问题
I have a piece of software that works on Windows. The software has two components: file system minifilter driver that works in kernel mode and a user mode component that talks to the driver. Driver receives notifications on IO interrupt requests, such as IRP_MJ_READ. A sample application that does this can be found on github. This works for any user and most file systems supported by Windows.
I need to develop similar piece of software for OS X (desktop and server only). Things I looked at:
- FSEvent
- Kernel Queues
- System call table API hooking/hijacking
- kprobe
- fanotify
My reservations are: FSEvents may not be very performant, as I need to monitor root /
folder and any mounted devices. I have very limited understanding of kernel queues and syscalls API hijacking may make it very hard to port to different OS X versions and can cause conflicts with AV or OS protection (such as PaX hardening).

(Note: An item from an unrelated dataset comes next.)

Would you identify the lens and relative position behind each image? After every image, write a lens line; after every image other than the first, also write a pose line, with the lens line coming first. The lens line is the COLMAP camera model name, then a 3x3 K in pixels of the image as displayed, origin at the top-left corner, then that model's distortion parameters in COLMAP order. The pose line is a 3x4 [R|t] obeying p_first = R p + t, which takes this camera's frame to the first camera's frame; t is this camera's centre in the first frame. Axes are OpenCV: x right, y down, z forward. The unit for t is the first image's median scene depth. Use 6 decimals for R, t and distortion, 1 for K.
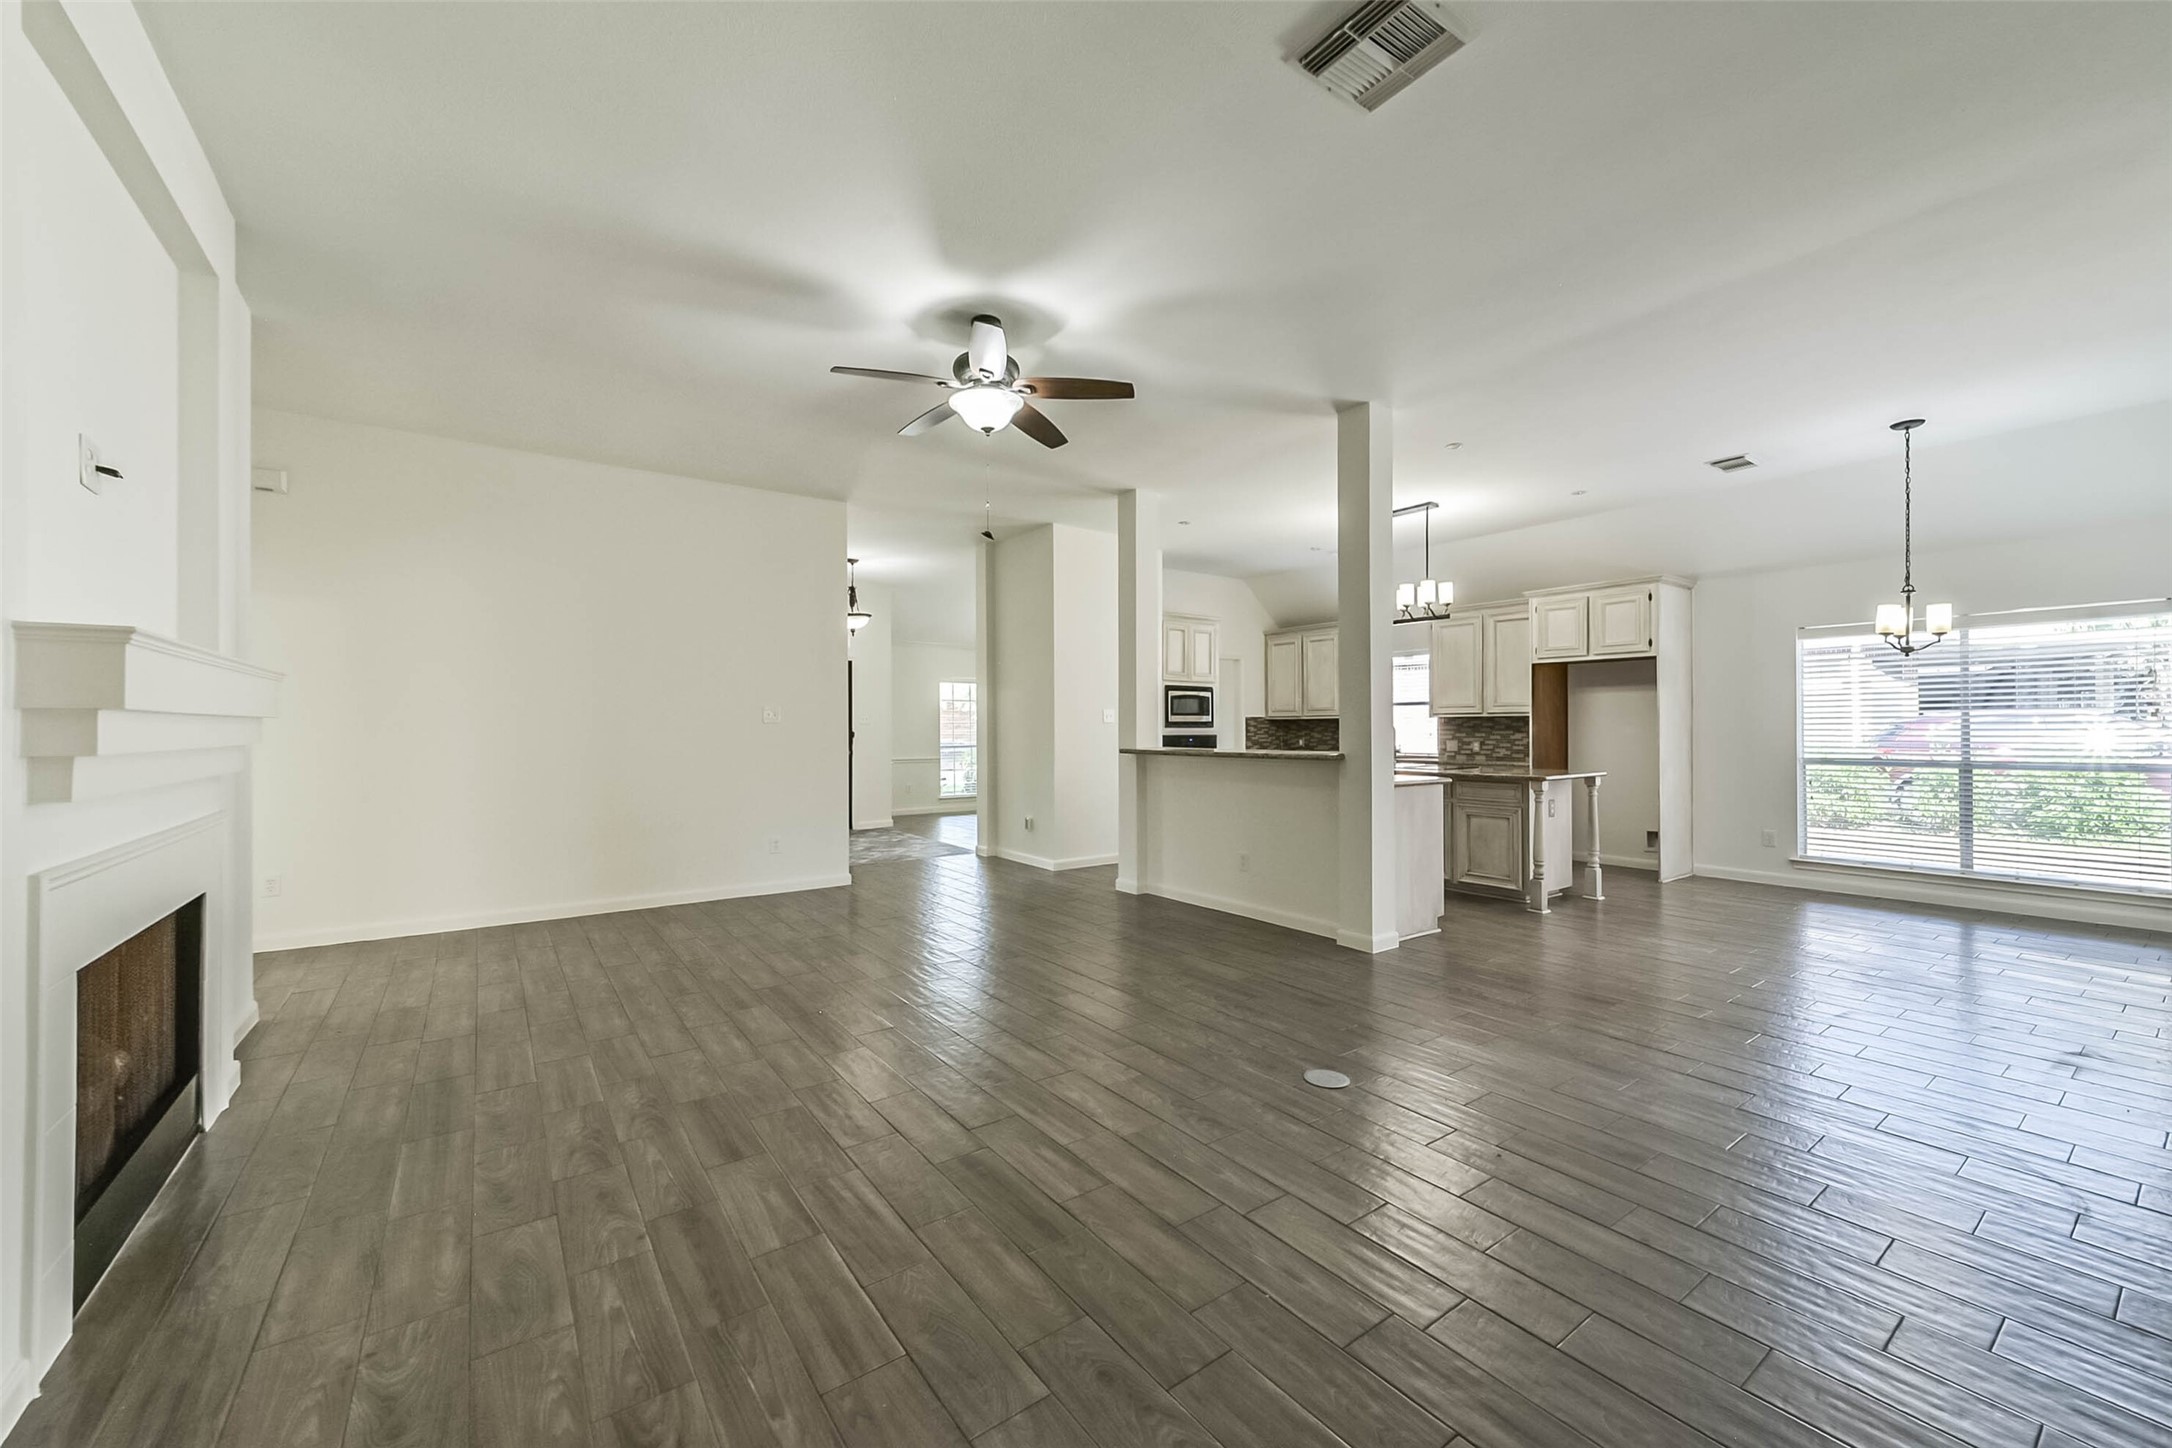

Question: how can I get notifications that a file in any (recursive) folder in root /
is being read by any user on OS X?
回答1:
With a kernel extension, Kernel Authorization provides the File Operation Scope, allowing you to monitor the KAUTH_FILEOP_OPEN
action for all vnodes.
The KAUTH_FILEOP_OPEN
action will be called before access to all files, thus allowing you to monitor file access.
If you want more granularity of actions, the VNode scope provides a larger set of actions, including KAUTH_VNODE_READ_DATA
, but be aware that this scope can be very noisy, triggering a very large number of actions at any one time.
Example code for such a kernel extension can be found in Singh's Mac OS X Internals
回答2:
There's nothing wrong with the performance of FSEvents; if you use Spotlight and/or Time Machine, it's already running on your system. I'd be very surprised if there was a more efficient way to reimplement it from scratch. So if it meets your requirements in every other way, I'd go with that.